» **To do**:
Look in the material below for the line with "Document page, 1241x1754 pixels." and the line with "For every layout", then set down exactly those two lines and all lines between, nothing more.

----- Given data -----

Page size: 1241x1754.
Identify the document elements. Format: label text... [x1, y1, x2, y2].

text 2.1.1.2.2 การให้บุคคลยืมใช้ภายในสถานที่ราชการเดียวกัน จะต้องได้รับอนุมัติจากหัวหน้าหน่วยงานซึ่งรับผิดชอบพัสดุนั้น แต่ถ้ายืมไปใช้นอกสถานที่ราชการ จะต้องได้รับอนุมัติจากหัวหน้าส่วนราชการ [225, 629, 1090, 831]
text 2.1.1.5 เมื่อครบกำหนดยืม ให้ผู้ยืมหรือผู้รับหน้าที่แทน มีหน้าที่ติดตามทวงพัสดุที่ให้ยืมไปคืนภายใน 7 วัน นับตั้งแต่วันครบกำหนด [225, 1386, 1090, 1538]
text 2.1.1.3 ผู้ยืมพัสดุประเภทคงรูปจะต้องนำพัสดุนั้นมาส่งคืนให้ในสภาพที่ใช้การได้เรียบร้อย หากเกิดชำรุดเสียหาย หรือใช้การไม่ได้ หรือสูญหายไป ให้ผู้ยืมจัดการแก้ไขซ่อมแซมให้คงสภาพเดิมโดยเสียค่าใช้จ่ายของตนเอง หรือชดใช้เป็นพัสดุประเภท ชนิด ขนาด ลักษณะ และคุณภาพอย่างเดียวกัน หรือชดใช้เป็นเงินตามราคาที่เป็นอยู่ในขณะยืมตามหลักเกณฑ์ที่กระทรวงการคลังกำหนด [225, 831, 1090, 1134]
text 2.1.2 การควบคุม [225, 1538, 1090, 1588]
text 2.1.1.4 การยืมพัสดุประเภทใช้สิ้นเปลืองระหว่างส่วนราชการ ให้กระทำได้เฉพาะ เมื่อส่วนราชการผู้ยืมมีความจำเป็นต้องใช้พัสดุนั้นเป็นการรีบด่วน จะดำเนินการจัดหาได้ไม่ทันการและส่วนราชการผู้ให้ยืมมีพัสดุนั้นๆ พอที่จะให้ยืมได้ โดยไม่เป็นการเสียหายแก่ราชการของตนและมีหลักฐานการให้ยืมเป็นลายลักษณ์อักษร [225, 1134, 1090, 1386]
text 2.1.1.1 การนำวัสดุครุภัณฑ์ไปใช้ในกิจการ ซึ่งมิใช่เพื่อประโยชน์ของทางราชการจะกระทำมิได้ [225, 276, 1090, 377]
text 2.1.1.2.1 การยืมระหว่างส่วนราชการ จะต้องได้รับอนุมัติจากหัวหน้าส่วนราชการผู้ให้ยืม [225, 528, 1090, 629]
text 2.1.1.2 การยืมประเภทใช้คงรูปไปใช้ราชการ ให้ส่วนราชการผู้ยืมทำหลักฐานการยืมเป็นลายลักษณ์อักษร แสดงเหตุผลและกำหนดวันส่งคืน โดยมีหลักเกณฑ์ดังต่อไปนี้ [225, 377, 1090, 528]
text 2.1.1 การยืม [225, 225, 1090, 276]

-----
----- Given data -----

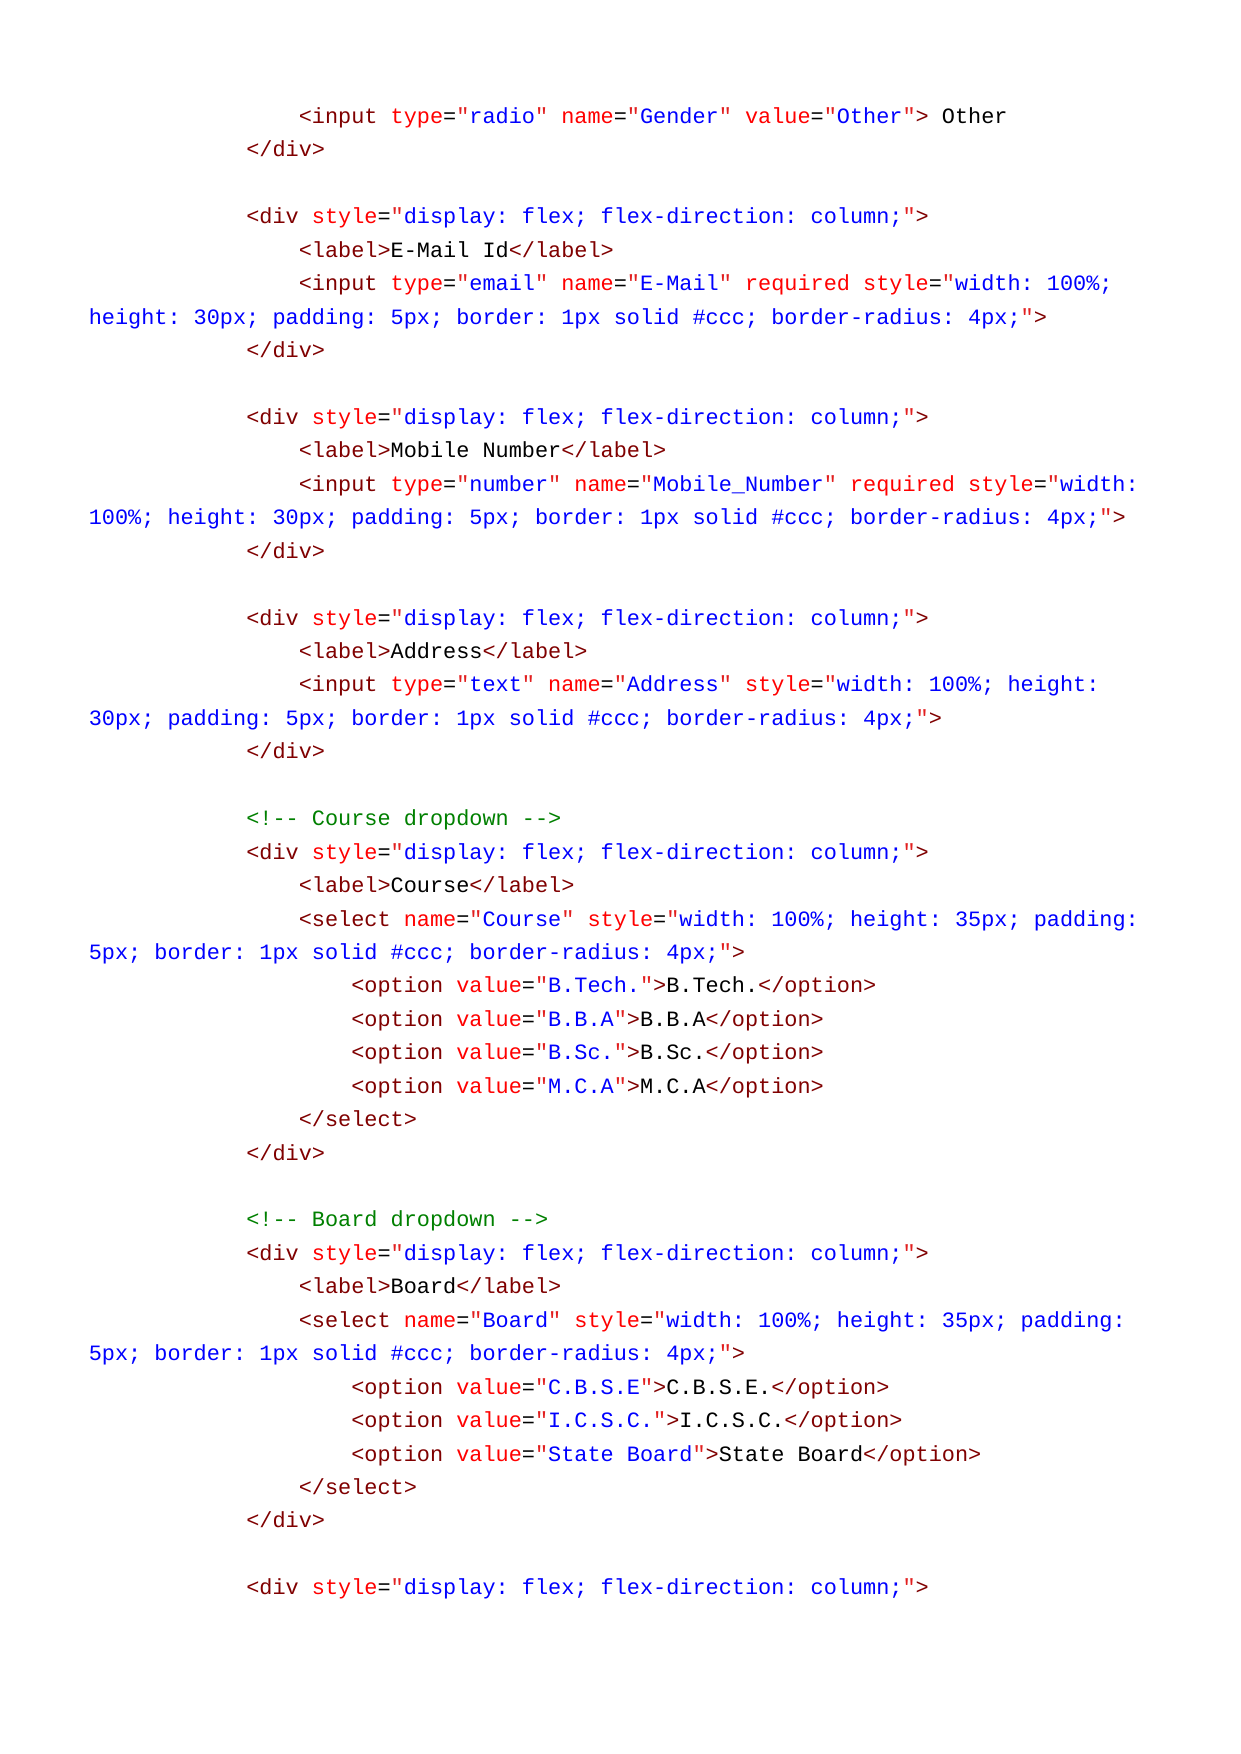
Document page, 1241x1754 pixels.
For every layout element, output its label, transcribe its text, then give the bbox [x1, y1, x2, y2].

-----

» **Your response**:
Document page, 1241x1754 pixels.
For every layout element, output its label, transcribe its text, then give the bbox [x1, y1, x2, y2].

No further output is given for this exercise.